The scientists found that over the course of its evolutionary history, Bargibant's seahorse has completely lost 438 genes found in other seahorses, with a further 635 genes having lost so much DNA that they are no longer expressed and 5,135 genes having lost reception to certain signals. Qu et al. also found mutations they suspect are responsible for H. bargibanti's immunity to coral venom.

== Distribution ==
The pygmy seahorse is found in coastal areas ranging from southern Japan and Indonesia to northern Australia and New Caledonia on reefs and slopes at a depth of 10–40 m.

== Reproduction ==
Adults are usually found in pairs or clusters of pairs, with up to 28 pygmy seahorses recorded on a single gorgonian, and may be monogamous. As with other seahorses, the male carries the young. Breeding occurs year-round. The female lays her eggs in a brood pouch in his trunk region. They are fertilized by the male, and incubated until birth with gestation averaging two weeks. The brood pouches of male Bargibant's seahorses are unusually deep inside the body among seahorses. In one birth witnessed underwater, a male expelled a brood of 34 live young. The young or fry look like miniature adults, are independent from birth, and receive no further parental care. The fry are dark.

□ □ □ □

▶ [Task to carry out]: From the excerpt on Bargibant's seahorse, write out the passage starting with "The scientists found" and going on through "of 10–40 m.".

□ □ □ □

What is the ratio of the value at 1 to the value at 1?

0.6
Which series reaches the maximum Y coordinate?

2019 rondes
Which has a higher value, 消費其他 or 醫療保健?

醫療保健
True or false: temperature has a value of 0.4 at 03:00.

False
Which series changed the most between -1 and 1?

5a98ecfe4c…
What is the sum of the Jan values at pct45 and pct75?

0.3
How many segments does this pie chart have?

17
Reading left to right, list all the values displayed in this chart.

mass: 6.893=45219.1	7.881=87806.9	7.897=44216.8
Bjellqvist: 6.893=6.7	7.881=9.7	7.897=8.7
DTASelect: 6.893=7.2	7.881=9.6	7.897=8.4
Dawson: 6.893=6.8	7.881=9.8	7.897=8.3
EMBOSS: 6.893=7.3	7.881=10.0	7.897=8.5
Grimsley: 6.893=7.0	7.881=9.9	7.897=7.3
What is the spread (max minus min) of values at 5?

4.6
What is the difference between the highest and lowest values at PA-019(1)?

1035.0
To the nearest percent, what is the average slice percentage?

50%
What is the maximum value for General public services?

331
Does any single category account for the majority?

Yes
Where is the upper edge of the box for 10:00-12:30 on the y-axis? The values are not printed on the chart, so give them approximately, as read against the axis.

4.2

□ □ □ □

▶ [Written solution]:
The scientists found that over the course of its evolutionary history, Bargibant's seahorse has completely lost 438 genes found in other seahorses, with a further 635 genes having lost so much DNA that they are no longer expressed and 5,135 genes having lost reception to certain signals. Qu et al. also found mutations they suspect are responsible for H. bargibanti's immunity to coral venom.

== Distribution ==
The pygmy seahorse is found in coastal areas ranging from southern Japan and Indonesia to northern Australia and New Caledonia on reefs and slopes at a depth of 10–40 m.